The Mayo Clinic says although COVID-19 is seen as a disease that primarily affects the lungs, it can also damage many other organs, including the heart, kidneys and the brain.
It states: “Organ damage may lead to health complications that linger after COVID-19 illness.
“In some people, lasting health effects may include long-term breathing problems, heart complications, chronic kidney impairment, stroke and Guillain-Barre syndrome — a condition that causes temporary paralysis.
“Some adults and children experience multisystem inflammatory syndrome after they have had COVID-19. In this condition, some organs and tissues become severely inflamed.”
There is also some suggestion that a vaccine can help reduce long Covid symptoms.
The British Heart Foundation (BHF) says: “In research published in October 2021, the Office for National Statistics used data from the UK Coronavirus Infection Survey to look at the association between COVID-19 vaccination and long Covid in people who already had it before the vaccine.”

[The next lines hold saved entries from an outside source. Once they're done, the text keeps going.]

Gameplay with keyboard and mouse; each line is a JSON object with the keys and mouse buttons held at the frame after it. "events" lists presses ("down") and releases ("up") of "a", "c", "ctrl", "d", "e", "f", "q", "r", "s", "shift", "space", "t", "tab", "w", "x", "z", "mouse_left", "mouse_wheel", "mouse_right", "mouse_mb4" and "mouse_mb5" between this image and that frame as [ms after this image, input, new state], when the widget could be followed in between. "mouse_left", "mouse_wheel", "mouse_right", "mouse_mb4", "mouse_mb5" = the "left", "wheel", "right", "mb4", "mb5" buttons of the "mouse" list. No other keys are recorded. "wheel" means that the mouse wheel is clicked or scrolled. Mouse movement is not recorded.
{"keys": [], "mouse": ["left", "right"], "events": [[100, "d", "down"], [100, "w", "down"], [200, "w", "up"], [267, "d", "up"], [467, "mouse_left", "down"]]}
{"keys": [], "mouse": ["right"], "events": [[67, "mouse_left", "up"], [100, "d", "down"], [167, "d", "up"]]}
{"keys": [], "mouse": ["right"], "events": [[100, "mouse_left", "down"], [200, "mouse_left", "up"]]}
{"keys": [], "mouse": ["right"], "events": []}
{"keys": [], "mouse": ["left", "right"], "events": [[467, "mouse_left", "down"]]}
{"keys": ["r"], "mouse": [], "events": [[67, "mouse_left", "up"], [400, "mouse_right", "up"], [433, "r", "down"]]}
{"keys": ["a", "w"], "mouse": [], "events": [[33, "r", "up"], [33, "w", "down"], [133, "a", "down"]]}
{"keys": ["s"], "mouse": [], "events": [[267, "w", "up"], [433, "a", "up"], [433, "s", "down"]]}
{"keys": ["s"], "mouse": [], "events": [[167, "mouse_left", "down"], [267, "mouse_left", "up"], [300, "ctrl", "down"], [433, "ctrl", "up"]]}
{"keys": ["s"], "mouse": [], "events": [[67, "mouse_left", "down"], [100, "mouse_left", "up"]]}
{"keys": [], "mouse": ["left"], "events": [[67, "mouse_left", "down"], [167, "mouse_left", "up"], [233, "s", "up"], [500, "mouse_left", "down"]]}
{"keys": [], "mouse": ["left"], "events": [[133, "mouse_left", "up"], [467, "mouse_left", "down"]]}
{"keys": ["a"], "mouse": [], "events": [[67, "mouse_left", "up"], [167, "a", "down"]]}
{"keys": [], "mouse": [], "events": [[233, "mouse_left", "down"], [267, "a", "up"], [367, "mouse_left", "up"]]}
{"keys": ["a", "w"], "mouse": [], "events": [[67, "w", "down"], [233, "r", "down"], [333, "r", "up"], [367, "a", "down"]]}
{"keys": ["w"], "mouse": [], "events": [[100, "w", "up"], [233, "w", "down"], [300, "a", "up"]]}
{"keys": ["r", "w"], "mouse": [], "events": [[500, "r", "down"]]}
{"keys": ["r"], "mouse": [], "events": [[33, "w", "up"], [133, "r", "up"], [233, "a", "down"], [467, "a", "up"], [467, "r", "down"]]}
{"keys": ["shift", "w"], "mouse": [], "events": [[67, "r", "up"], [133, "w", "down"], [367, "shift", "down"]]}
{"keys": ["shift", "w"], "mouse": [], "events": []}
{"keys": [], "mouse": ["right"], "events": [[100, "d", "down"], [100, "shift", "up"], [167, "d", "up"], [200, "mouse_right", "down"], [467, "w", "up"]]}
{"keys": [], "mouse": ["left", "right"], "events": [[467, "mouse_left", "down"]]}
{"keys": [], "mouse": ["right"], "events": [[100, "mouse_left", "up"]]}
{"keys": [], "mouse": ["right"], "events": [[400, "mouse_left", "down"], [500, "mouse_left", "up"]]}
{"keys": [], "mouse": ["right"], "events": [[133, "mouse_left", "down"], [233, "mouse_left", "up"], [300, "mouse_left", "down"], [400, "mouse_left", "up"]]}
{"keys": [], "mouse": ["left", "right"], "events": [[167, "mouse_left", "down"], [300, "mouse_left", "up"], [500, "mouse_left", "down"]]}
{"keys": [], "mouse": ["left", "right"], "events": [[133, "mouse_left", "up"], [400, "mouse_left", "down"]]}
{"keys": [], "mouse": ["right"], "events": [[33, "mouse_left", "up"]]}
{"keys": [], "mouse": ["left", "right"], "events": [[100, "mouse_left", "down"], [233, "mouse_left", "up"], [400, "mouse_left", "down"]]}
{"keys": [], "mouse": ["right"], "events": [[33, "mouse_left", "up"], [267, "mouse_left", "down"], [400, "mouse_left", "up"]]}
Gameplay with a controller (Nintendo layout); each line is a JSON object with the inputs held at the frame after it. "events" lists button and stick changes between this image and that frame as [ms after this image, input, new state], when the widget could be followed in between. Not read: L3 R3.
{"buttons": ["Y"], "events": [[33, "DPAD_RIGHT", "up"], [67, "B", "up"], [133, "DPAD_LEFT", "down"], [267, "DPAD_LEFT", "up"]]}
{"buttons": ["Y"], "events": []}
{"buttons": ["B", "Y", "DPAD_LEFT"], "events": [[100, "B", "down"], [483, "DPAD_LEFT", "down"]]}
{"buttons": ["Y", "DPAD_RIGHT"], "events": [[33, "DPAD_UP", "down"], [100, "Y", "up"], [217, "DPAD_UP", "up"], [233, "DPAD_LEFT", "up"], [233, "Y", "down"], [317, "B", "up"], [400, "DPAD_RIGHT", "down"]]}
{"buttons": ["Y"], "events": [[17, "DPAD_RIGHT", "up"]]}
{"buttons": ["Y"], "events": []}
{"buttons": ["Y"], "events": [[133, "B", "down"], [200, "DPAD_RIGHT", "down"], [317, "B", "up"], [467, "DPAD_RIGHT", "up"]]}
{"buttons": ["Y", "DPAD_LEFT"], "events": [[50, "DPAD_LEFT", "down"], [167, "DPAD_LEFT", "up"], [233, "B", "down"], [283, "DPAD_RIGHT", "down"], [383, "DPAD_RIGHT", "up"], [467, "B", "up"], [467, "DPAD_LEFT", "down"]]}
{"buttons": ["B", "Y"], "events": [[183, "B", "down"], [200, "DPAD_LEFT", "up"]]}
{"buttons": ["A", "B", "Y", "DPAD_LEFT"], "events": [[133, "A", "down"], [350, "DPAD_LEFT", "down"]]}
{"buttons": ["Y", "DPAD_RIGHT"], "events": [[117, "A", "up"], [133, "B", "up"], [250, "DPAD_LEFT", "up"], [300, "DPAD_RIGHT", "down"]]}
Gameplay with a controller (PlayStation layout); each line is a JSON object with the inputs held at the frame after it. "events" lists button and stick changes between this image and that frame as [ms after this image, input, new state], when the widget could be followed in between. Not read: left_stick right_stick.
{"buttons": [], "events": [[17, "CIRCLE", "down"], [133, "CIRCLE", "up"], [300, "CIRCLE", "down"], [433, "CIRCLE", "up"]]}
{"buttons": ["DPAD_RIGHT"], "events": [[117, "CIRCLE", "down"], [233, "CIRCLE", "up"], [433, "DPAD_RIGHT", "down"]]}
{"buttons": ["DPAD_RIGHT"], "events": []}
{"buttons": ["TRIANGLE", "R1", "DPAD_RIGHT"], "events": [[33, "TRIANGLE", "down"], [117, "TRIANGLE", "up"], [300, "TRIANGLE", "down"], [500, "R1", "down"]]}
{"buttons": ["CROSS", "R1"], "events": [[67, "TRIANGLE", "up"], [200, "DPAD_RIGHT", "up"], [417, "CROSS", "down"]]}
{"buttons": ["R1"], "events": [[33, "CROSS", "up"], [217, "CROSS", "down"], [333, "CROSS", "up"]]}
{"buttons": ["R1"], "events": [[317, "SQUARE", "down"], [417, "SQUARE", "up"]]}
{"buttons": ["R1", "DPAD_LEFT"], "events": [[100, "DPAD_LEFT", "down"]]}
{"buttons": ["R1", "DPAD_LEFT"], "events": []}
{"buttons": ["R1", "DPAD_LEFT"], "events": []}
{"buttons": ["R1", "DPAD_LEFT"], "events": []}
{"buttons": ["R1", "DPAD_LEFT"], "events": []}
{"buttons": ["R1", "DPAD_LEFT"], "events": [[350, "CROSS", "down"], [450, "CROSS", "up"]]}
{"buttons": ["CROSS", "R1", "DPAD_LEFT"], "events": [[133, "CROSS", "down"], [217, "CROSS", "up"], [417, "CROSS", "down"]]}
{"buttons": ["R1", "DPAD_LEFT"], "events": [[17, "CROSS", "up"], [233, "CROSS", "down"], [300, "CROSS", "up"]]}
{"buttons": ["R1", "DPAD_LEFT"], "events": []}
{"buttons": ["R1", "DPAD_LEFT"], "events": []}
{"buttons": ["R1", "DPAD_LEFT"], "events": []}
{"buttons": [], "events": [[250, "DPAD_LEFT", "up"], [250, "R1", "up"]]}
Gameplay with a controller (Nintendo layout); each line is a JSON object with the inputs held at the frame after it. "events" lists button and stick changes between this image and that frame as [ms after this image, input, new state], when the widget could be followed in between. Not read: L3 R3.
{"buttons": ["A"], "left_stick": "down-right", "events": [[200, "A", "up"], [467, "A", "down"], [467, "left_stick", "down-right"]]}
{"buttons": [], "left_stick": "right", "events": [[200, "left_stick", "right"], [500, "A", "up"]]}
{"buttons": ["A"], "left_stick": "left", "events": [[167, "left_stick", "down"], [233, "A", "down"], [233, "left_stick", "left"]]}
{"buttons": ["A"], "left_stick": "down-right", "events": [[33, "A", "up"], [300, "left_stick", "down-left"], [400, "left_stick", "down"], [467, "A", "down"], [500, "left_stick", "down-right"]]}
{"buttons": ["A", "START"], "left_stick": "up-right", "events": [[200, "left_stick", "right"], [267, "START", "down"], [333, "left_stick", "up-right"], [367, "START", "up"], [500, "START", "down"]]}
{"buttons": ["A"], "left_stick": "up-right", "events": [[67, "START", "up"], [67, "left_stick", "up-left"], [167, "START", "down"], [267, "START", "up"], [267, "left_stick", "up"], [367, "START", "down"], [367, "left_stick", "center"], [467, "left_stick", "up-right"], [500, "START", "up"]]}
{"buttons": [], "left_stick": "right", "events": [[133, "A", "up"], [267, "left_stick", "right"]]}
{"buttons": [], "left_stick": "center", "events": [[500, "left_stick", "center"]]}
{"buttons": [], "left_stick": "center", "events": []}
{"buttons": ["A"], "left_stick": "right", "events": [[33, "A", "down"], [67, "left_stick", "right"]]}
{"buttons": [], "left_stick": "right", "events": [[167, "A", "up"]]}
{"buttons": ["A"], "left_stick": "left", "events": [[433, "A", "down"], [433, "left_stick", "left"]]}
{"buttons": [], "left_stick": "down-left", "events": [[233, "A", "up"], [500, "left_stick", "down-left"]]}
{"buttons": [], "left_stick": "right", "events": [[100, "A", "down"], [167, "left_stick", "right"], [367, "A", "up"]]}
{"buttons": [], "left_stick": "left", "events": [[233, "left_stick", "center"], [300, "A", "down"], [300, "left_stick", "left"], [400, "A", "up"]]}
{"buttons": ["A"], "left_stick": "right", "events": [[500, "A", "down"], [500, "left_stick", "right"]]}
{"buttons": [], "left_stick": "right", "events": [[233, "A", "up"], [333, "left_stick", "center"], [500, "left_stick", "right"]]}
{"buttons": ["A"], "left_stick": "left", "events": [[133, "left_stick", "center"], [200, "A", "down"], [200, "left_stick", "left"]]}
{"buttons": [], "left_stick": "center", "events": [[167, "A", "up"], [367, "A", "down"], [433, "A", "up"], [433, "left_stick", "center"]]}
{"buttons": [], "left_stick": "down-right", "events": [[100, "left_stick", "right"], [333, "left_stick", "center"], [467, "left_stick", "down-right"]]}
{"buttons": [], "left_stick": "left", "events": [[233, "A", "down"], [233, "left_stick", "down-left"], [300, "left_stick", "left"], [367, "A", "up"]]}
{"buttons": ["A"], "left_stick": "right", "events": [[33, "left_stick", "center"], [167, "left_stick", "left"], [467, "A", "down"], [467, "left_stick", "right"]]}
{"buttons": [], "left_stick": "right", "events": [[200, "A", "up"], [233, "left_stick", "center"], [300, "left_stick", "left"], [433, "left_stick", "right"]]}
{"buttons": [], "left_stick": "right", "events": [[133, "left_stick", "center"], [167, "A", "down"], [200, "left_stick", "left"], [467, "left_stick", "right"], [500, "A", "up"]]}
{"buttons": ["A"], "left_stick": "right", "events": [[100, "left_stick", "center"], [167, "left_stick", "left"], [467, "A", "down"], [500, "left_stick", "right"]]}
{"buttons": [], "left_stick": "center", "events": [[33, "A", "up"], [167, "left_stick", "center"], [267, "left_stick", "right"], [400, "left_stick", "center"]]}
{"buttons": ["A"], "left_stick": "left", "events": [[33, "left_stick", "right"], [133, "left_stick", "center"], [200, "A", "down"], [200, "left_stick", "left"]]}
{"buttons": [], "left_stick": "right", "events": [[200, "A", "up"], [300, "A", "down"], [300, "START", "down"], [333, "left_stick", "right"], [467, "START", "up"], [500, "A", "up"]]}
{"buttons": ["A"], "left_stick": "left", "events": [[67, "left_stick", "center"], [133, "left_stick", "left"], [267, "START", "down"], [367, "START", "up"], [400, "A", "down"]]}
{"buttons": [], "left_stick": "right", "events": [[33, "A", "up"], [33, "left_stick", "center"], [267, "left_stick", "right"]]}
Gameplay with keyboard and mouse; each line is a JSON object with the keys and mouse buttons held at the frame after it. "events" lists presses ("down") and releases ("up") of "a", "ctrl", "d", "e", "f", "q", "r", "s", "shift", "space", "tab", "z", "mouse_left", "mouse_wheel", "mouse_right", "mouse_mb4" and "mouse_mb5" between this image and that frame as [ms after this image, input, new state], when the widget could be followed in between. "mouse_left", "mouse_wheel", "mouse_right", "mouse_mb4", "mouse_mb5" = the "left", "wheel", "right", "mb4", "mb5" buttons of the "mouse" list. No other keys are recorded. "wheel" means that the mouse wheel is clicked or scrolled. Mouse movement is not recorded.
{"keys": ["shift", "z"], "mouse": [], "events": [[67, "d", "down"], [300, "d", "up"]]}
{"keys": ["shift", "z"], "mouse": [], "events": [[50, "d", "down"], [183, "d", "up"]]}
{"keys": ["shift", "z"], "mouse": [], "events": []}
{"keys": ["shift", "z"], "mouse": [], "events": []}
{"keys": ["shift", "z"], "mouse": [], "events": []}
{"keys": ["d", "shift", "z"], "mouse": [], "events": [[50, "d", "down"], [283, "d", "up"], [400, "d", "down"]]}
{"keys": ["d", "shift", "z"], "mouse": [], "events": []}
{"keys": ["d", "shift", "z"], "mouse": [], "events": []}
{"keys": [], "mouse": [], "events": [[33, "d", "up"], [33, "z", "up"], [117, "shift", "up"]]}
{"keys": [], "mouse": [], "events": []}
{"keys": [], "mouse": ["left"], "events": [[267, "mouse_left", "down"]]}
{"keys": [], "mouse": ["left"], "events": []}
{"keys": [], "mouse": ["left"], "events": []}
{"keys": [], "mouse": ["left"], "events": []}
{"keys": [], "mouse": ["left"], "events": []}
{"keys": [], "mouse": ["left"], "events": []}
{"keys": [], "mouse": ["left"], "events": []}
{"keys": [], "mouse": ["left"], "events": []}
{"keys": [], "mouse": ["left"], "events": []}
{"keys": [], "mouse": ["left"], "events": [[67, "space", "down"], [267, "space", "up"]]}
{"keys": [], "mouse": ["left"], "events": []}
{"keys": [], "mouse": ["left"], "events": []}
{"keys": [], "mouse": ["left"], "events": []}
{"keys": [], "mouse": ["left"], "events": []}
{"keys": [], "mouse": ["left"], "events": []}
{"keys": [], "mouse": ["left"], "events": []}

The researchers found that the first vaccine was associated with an initial 13 percent decrease in the likelihood of self-reported long Covid. The second dose was associated with a nine percent decrease in the likelihood of self-reported long Covid, relative to having received the first vaccination, and there was statistical evidence of a sustained improvement after this.
The BHF states: “Which vaccine was used (Pfizer, AstraZeneca or Moderna) didn’t appear to make any difference to the results. Nor did the person’s age, ethnic background, gender or other health issues.”